Data for this task START

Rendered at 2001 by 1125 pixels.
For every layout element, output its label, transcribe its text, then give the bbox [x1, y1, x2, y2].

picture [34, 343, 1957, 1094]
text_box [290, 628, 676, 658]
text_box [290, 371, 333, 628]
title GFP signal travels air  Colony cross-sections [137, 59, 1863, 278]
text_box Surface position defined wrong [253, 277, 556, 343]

Data for this task END
Data for this task START

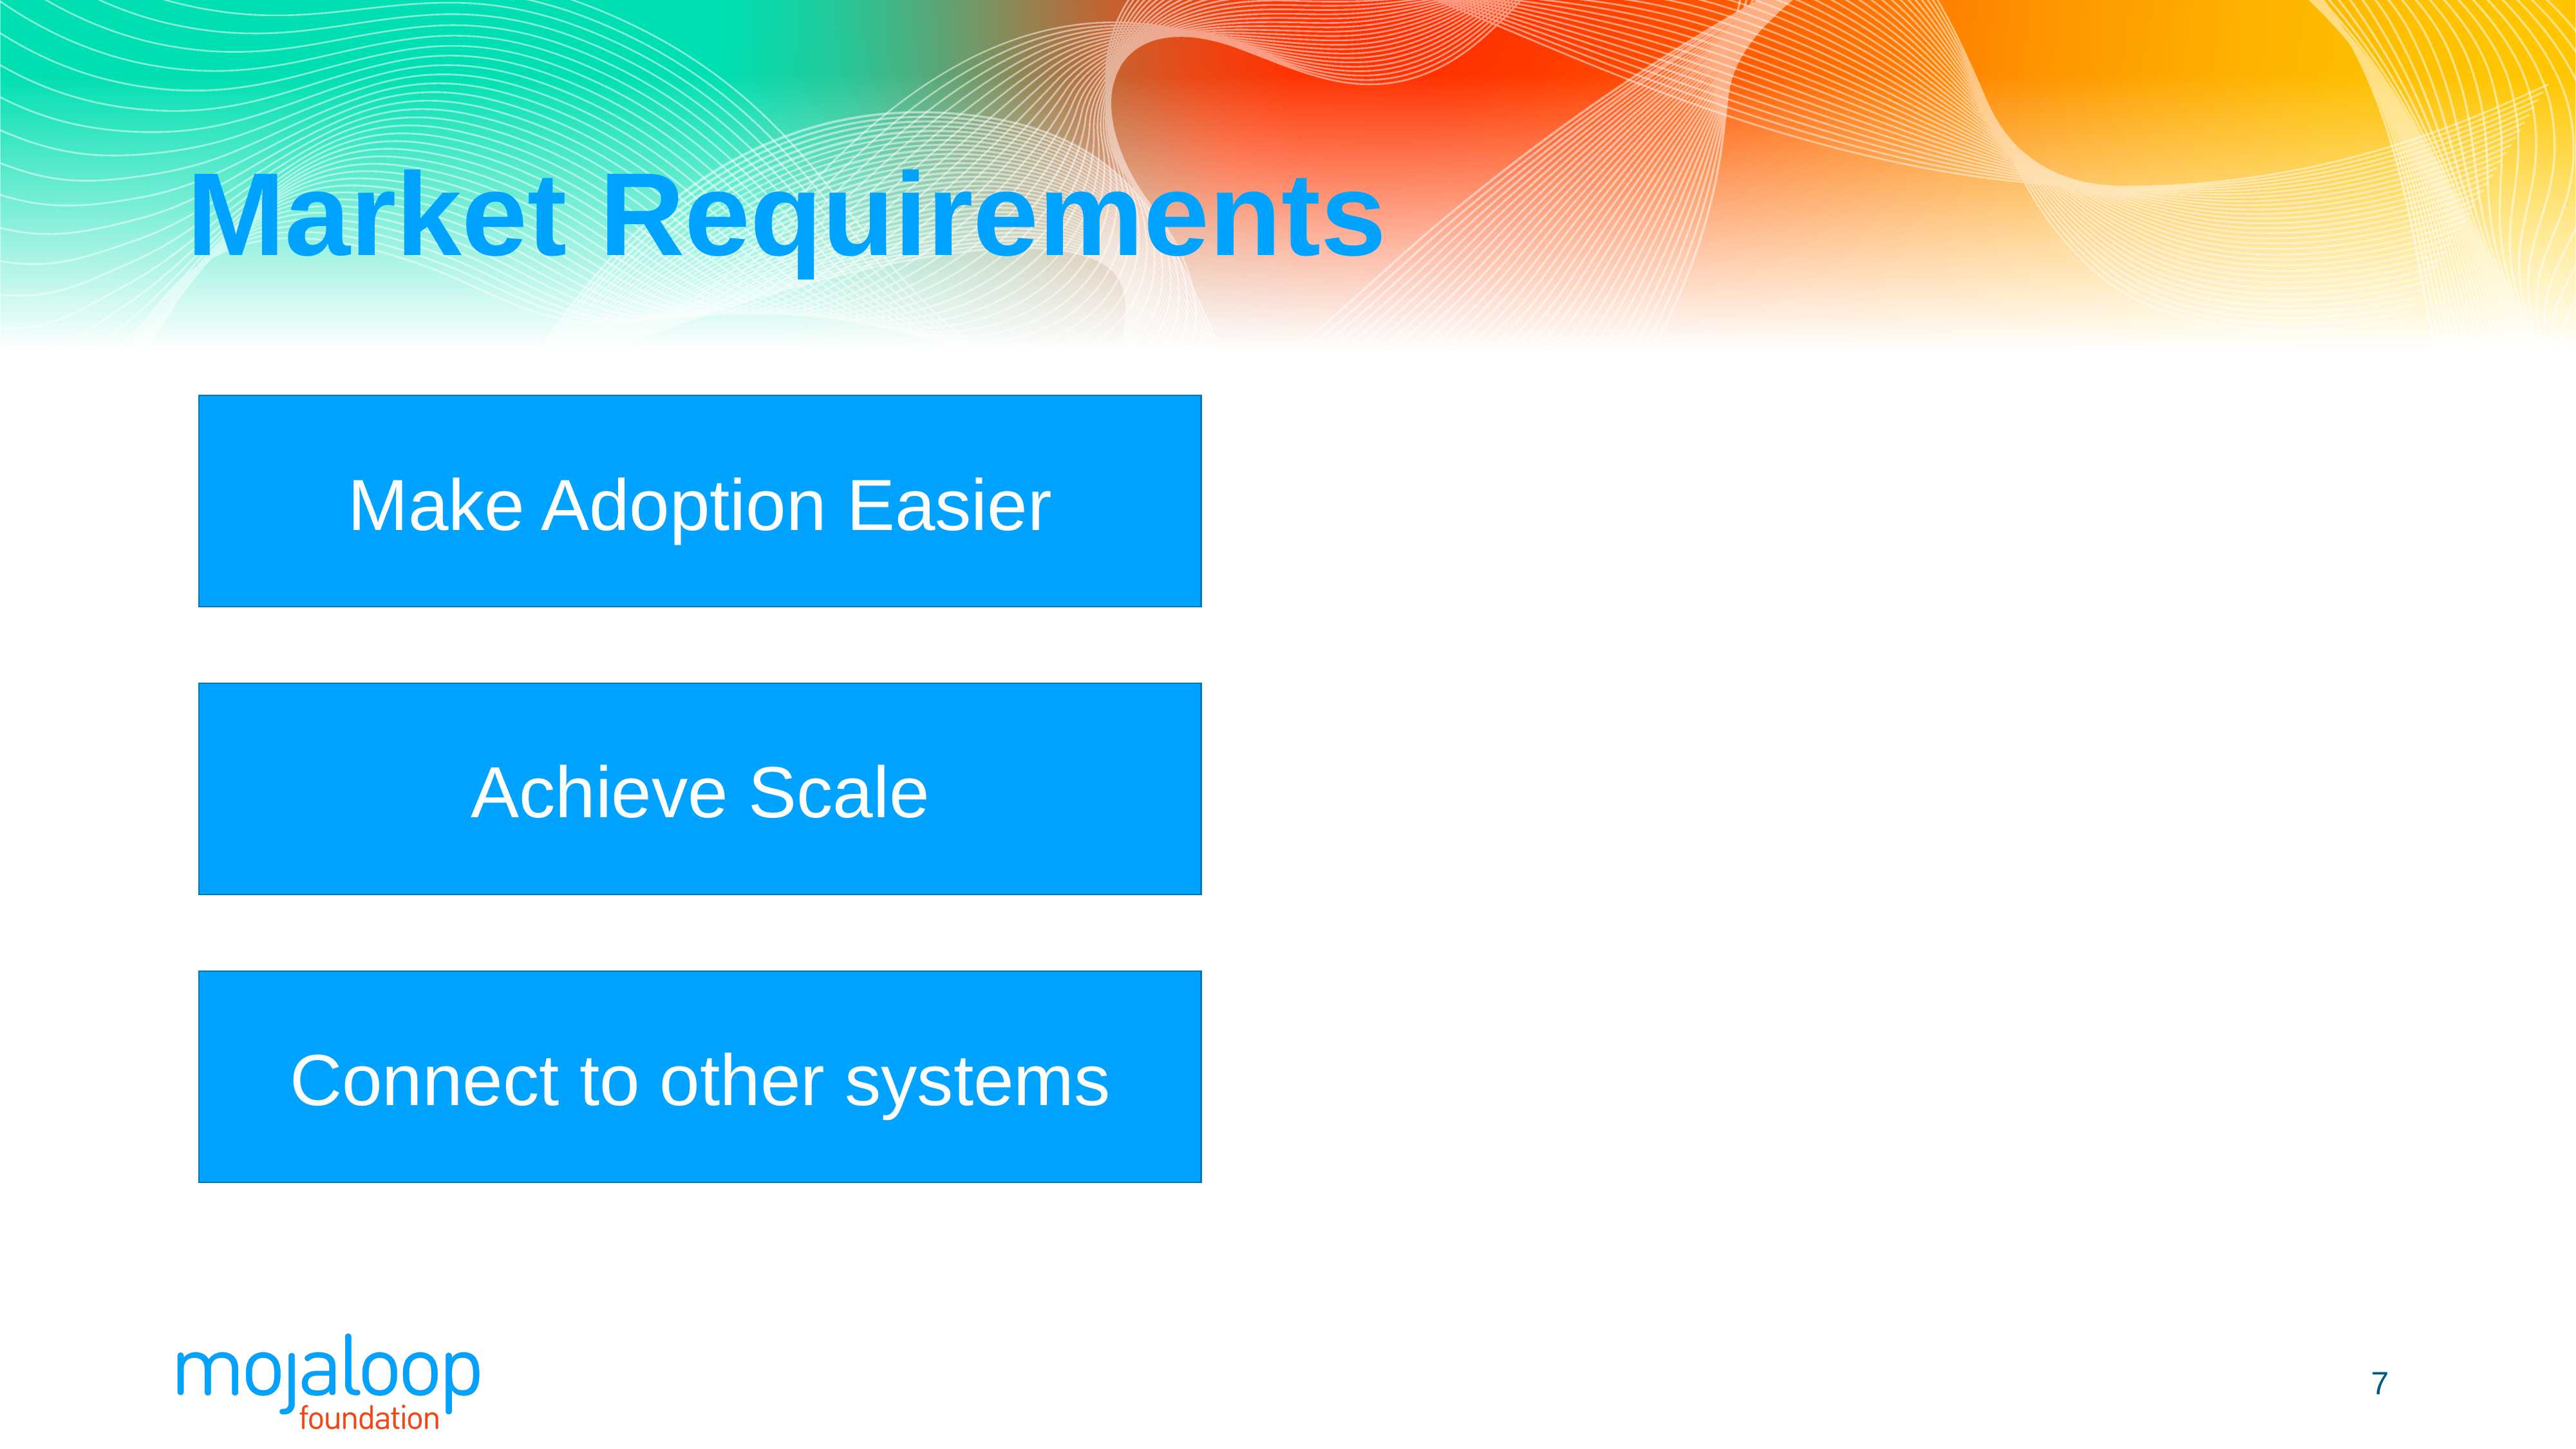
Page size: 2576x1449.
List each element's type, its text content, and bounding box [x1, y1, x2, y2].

Data for this task END

▶ [What is needed]:
Look back at the entries above. Retype the line with "Rendered at 2001 by 1125 pixels.", the line with "text_box [290, 628, 676, 658]", and all lines in between.

▶ [Result]:
Rendered at 2001 by 1125 pixels.
For every layout element, output its label, transcribe its text, then give the bbox [x1, y1, x2, y2].

picture [34, 343, 1957, 1094]
text_box [290, 628, 676, 658]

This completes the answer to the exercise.